Additionally, the crate provides features to generate trait implementations for tuples up to different sizes: 8 (default), 16, 32, 48, 64, 96, or 128 elements. Use the size-XX features to enable larger tuple support.

[dependencies]
tuplities = { version = "0.1.4", default-features = false, features = ["clone", "index", "size-32"] }

Performance

Compile times scale with tuple size due to code generation. Below are measured build times for different maximum tuple sizes captured via the project's measure_compile_times.sh script on a typical development machine. Values are approximate and represent wall-clock real times. If you only plan to use variadic nested tuples, you may prefer to use only the tuplities-flatten-nest crate, which has significantly lower compile times.

tuplities (root crate)

Max Tuple Size Compile Time
8 (default) ~4.07s
16 ~2.71s
32 ~3.29s
48 ~4.55s
64 ~6.83s
96 ~15.75s
128 ~32.44s

tuplities-flatten-nest (flatten-nest crate only)

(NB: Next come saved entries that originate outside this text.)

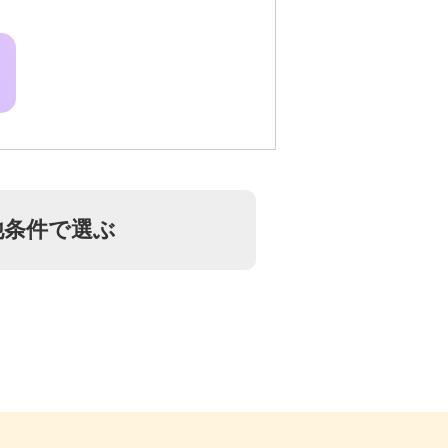
他条件で選ぶ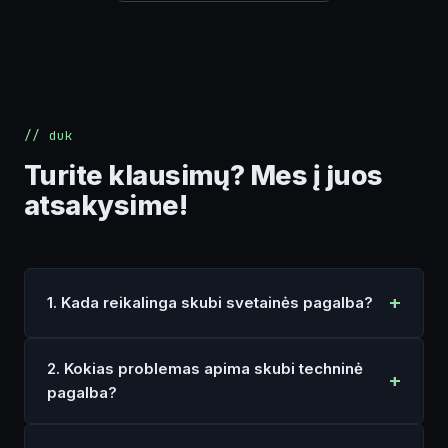
// duk
Turite klausimų? Mes į juos
atsakysime!
1. Kada reikalinga skubi svetainės pagalba?
2. Kokias problemas apima skubi techninė
pagalba?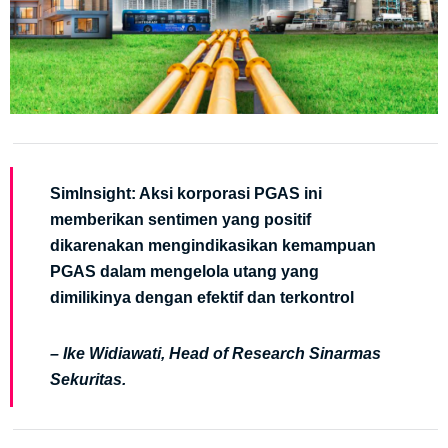
SimInsight: Aksi korporasi PGAS ini
memberikan sentimen yang positif
dikarenakan mengindikasikan kemampuan
PGAS dalam mengelola utang yang
dimilikinya dengan efektif dan terkontrol
– Ike Widiawati, Head of Research Sinarmas
Sekuritas.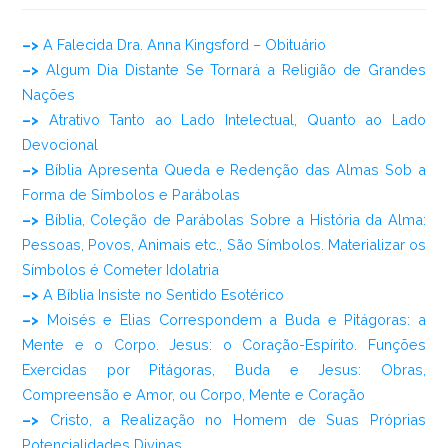
–>
A Falecida Dra. Anna Kingsford – Obituário
–>
Algum Dia Distante Se Tornará a Religião de Grandes
Nações
–>
Atrativo Tanto ao Lado Intelectual, Quanto ao Lado
Devocional
–>
Bíblia Apresenta Queda e Redenção das Almas Sob a
Forma de Símbolos e Parábolas
–>
Bíblia, Coleção de Parábolas Sobre a História da Alma:
Pessoas, Povos, Animais etc., São Símbolos. Materializar os
Símbolos é Cometer Idolatria
–>
A Bíblia Insiste no Sentido Esotérico
–>
Moisés e Elias Correspondem a Buda e Pitágoras: a
Mente e o Corpo. Jesus: o Coração-Espírito. Funções
Exercidas por Pitágoras, Buda e Jesus: Obras,
Compreensão e Amor, ou Corpo, Mente e Coração
–>
Cristo, a Realização no Homem de Suas Próprias
Potencialidades Divinas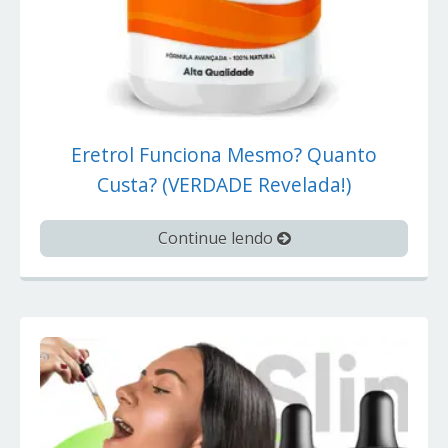
Eretrol Funciona Mesmo? Quanto
Custa? (VERDADE Revelada!)
Continue lendo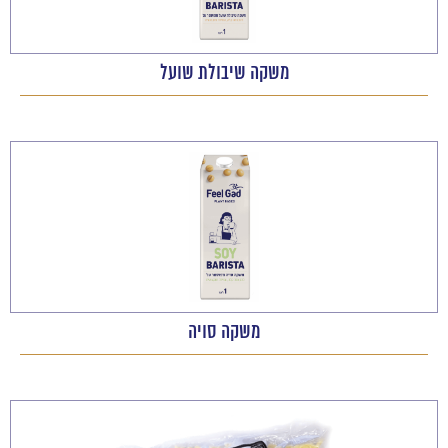
משקה שיבולת שועל
משקה סויה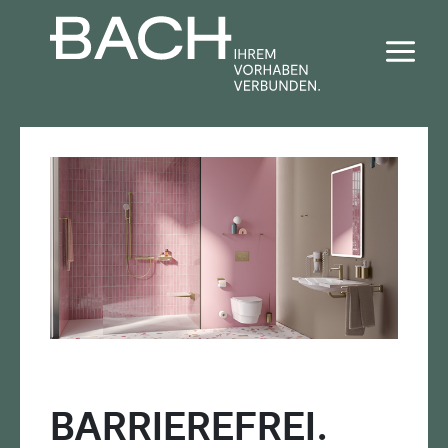
Bad + Sanitär
Fliesen
Haustechnik
Baustoffe
Förderrechner
BARRIEREFREI.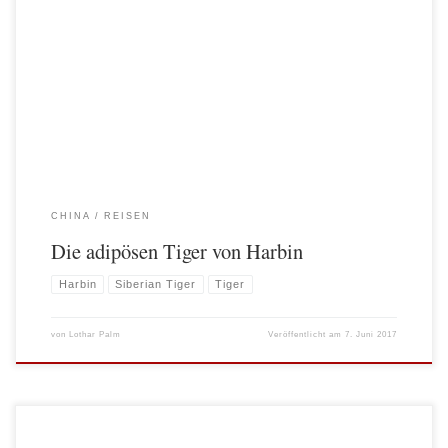
Wie ich auf diesen Blogtitel kam? Ganz einfach, der erste Blick auf einen der
angeblich 1000 sibirischen Tiger in der Pflegestation in Harbin erinnerte mich
mehr an ein Marshmallowmännchen mit Teddybärkostüm, als an eine gefährliche
und athletisch dahinschleichende Raubkatze. Aber von vorne… Über das
Eisfestival in Harbin hatte ich mich […]
CHINA
REISEN
Die adipösen Tiger von Harbin
Harbin
Siberian Tiger
Tiger
von
Lothar Palm
Veröffentlicht am
7. Juni 2017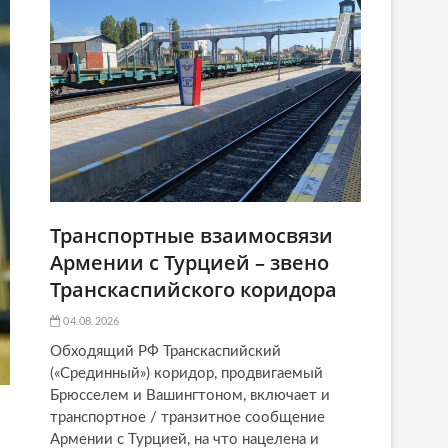
Транспортные взаимосвязи
Армении с Турцией – звено
Транскаспийского коридора
04.08.2026
Обходящий РФ Транскаспийский
(«Срединный») коридор, продвигаемый
Брюсселем и Вашингтоном, включает и
транспортное / транзитное сообщение
Армении с Турцией, на что нацелена и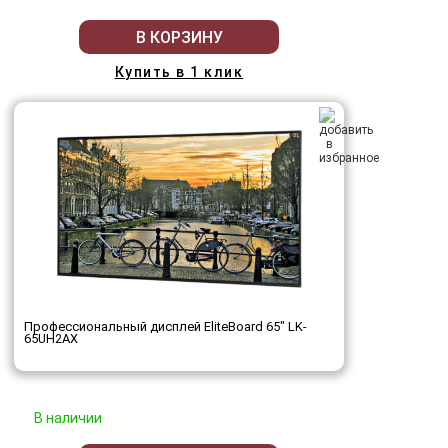
В КОРЗИНУ
Купить в 1 клик
Профессиональный дисплей EliteBoard 65" LK-
65UH2AX
В наличии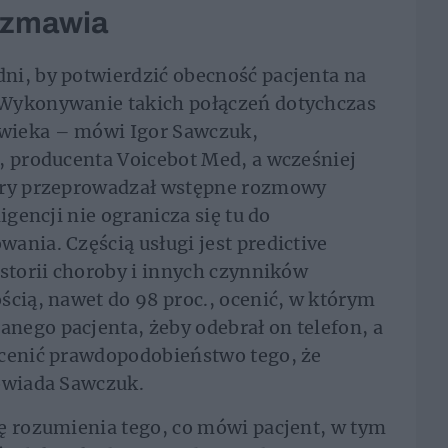
rozmawia
ni, by potwierdzić obecność pacjenta na
 Wykonywanie takich połączeń dotychczas
wieka – mówi Igor Sawczuk,
, producenta Voicebot Med, a wcześniej
tóry przeprowadzał wstępne rozmowy
igencji nie ogranicza się tu do
ania. Częścią usługi jest predictive
istorii choroby i innych czynników
ścią, nawet do 98 proc., ocenić, w którym
nego pacjenta, żeby odebrał on telefon, a
ocenić prawdopodobieństwo tego, że
powiada Sawczuk.
ę rozumienia tego, co mówi pacjent, w tym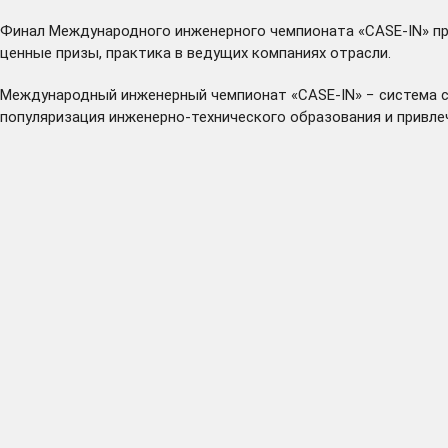
Финал Международного инженерного чемпионата «CASE-IN» пр
ценные призы, практика в ведущих компаниях отрасли.
Международный инженерный чемпионат «CASE-IN»
− система 
популяризация инженерно-технического образования и привле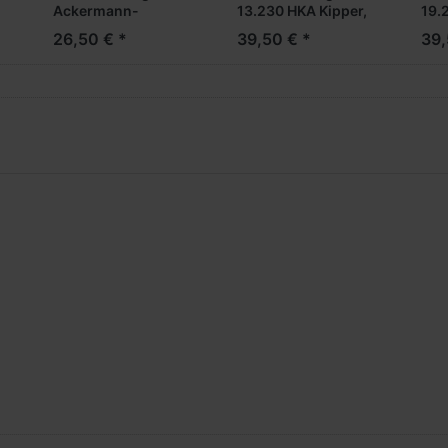
Ackermann-
13.230 HKA Kipper,
19.
Sattelkipper -
2achsig -orange-
3ac
26,50 € *
39,50 € *
39,
Fertigmodell-
***Neuheiten
***
***Neuheiten
2025***
202
2025***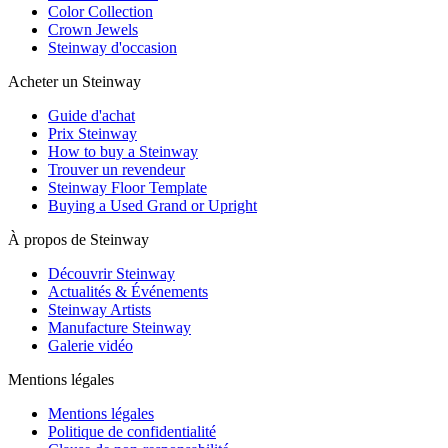
Color Collection
Crown Jewels
Steinway d'occasion
Acheter un Steinway
Guide d'achat
Prix Steinway
How to buy a Steinway
Trouver un revendeur
Steinway Floor Template
Buying a Used Grand or Upright
À propos de Steinway
Découvrir Steinway
Actualités & Événements
Steinway Artists
Manufacture Steinway
Galerie vidéo
Mentions légales
Mentions légales
Politique de confidentialité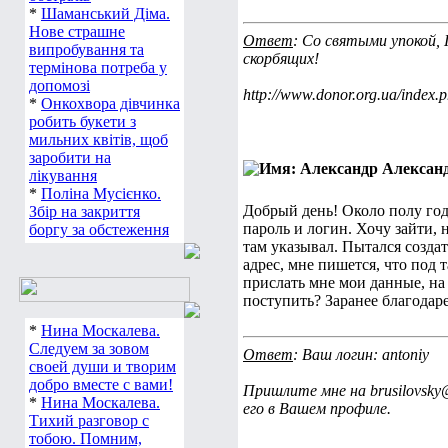
*
Шаманський Діма.
Нове страшне
Ответ
: Со святыми упокой, 
випробування та
скорбящих!
термінова потреба у
допомозі
http://www.donor.org.ua/ind
*
Онкохвора дівчинка
робить букети з
мильних квітів, щоб
заробити на
Алексан
лікування
*
Поліна Мусієнко.
Добрый день! Около полу года
Збір на закриття
пароль и логин. Хочу зайти,
боргу за обстеження
там указывал. Пытался создат
адрес, мне пишется, что под 
прислать мне мои данные, на 
поступить? Заранее благодар
*
Нина Москалева.
Следуем за зовом
Ответ
: Ваш логин: antoniy
своей души и творим
добро вместе с вами!
Пришлите мне на brusilovsky
*
Нина Москалева.
его в Вашем профиле.
Тихий разговор с
тобою. Помним,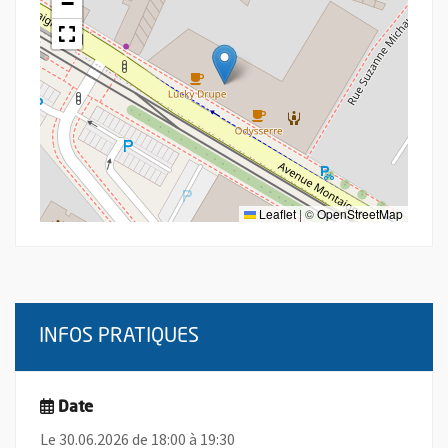
−
Leaflet
|
©
OpenStreetMap
INFOS PRATIQUES
Date
Le 30.06.2026 de 18:00 à 19:30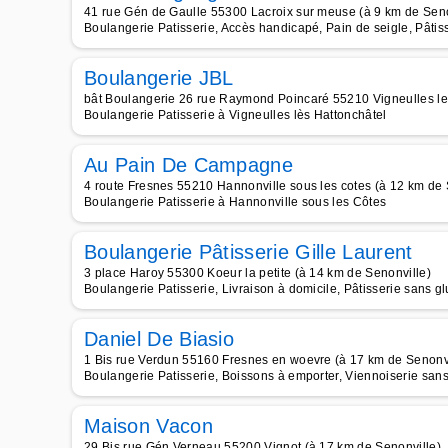
41 rue Gén de Gaulle 55300 Lacroix sur meuse (à 9 km de Seno
Boulangerie Patisserie, Accès handicapé, Pain de seigle, Pâti
Boulangerie JBL
bât Boulangerie 26 rue Raymond Poincaré 55210 Vigneulles les
Boulangerie Patisserie à Vigneulles lès Hattonchâtel
Au Pain De Campagne
4 route Fresnes 55210 Hannonville sous les cotes (à 12 km de 
Boulangerie Patisserie à Hannonville sous les Côtes
Boulangerie Pâtisserie Gille Laurent
3 place Haroy 55300 Koeur la petite (à 14 km de Senonville)
Boulangerie Patisserie, Livraison à domicile, Pâtisserie sans g
Daniel De Biasio
1 Bis rue Verdun 55160 Fresnes en woevre (à 17 km de Senonvi
Boulangerie Patisserie, Boissons à emporter, Viennoiserie san
Maison Vacon
29 Bis rue Gén Verneau 55200 Vignot (à 17 km de Senonville)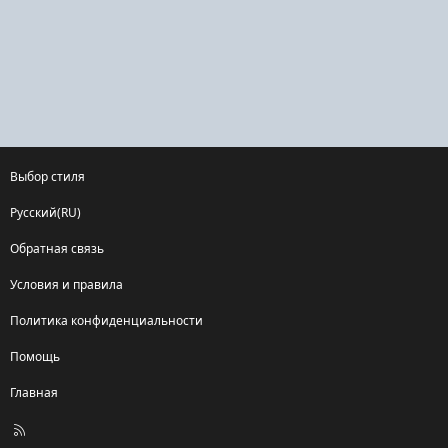
Выбор стиля
Русский(RU)
Обратная связь
Условия и правила
Политика конфиденциальности
Помощь
Главная
R
S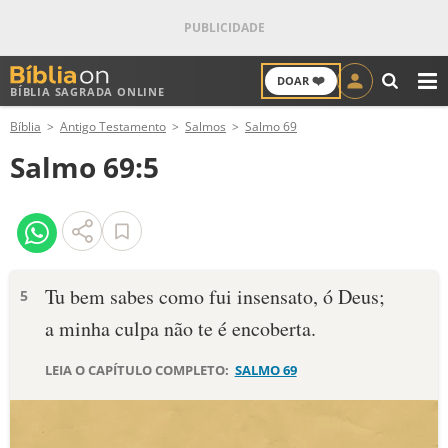
❤️
DOAR
BÍBLIA SAGRADA ONLINE
M
Bíblia
Antigo Testamento
Salmos
Salmo 69
ANTIGO TESTAMENTO
Salmo 69:5
NOVO TESTAMENTO
VERSÍCULOS
VERSÍCULO DO DIA
Tu bem sabes como fui insensato, ó Deus;
5
a minha culpa não te é encoberta.
PALAVRA DO DIA
LEIA O CAPÍTULO COMPLETO:
SALMO 69
SALMO DO DIA
DEVOCIONAL DIÁRIO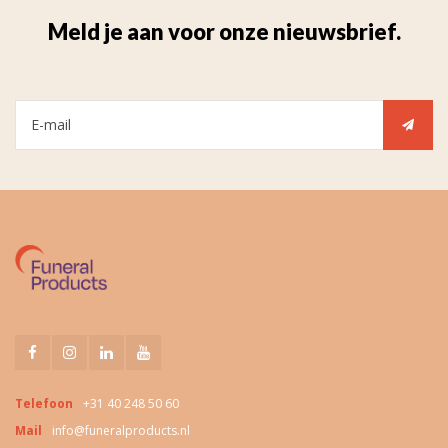
Meld je aan voor onze nieuwsbrief.
Telefoon
+31 40 248 50 60
Mail
info@funeralproducts.nl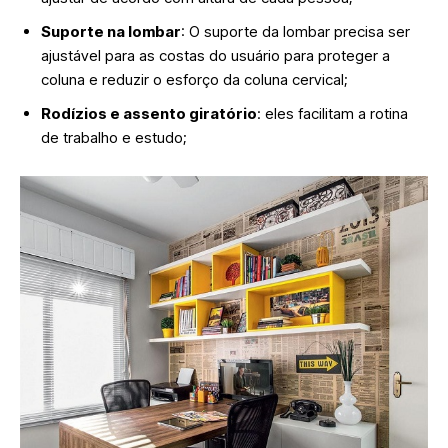
Suporte na lombar
: O suporte da lombar precisa ser
ajustável para as costas do usuário para proteger a
coluna e reduzir o esforço da coluna cervical;
Rodízios e assento giratório
: eles facilitam a rotina
de trabalho e estudo;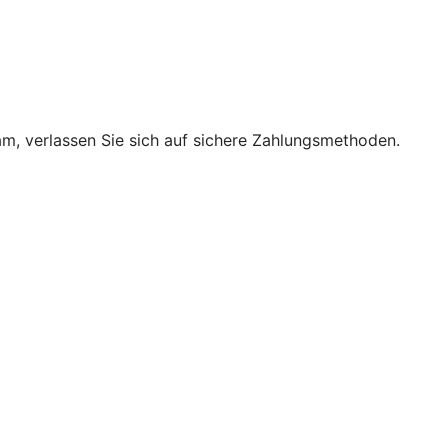
m, verlassen Sie sich auf sichere Zahlungsmethoden.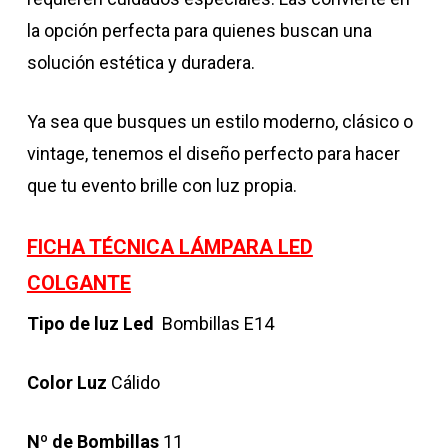
la opción perfecta para quienes buscan una
solución estética y duradera.
Ya sea que busques un estilo moderno, clásico o
vintage, tenemos el diseño perfecto para hacer
que tu evento brille con luz propia.
FICHA TÉCNICA LÁMPARA LED
COLGANTE
Tipo de luz
Led
Bombillas E14
Color Luz
Cálido
Nº de Bombillas
11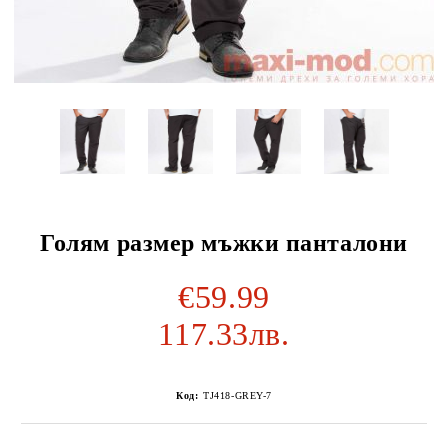
Голям размер мъжки панталони
€59.99
117.33лв.
Код:
TJ418-GREY-7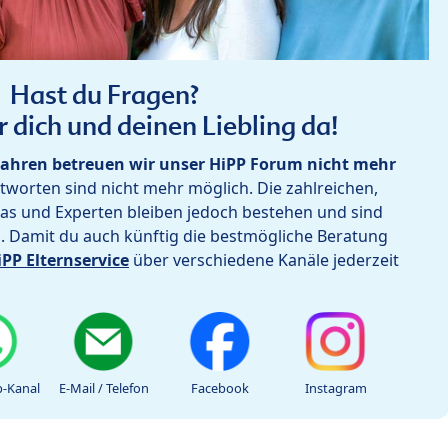
Hast du Fragen?
r dich und deinen Liebling da!
ahren betreuen wir unser HiPP Forum nicht mehr
worten sind nicht mehr möglich. Die zahlreichen,
as und Experten bleiben jedoch bestehen und sind
h. Damit du auch künftig die bestmögliche Beratung
iPP Elternservice
über verschiedene Kanäle jederzeit
-Kanal
E-Mail / Telefon
Facebook
Instagram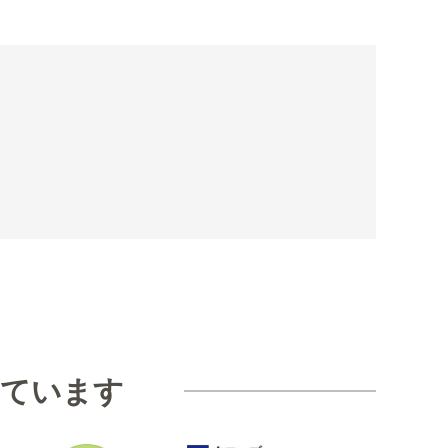
。
見ています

Max Tuple Size Compile Time
8 (default) ~3.18s
16 ~2.45s
32 ~2.60s
48 ~2.86s
64 ~3.40s
96 ~5.46s
128 ~9.52s

Architecture

The project is split into multiple crates for improved compile times:

  • tuplities/: Main crate that re-exports traits from subcrates
  • tuplities-{trait_name}/: Individual crates providing specific traits
  • tuplities-derive/: Procedural macro crate that generates trait implementations

License

This project is licensed under the MIT License. See the LICENSE file for details.

Contribution

Contributions are welcome! Please open issues or pull requests on the GitHub repository.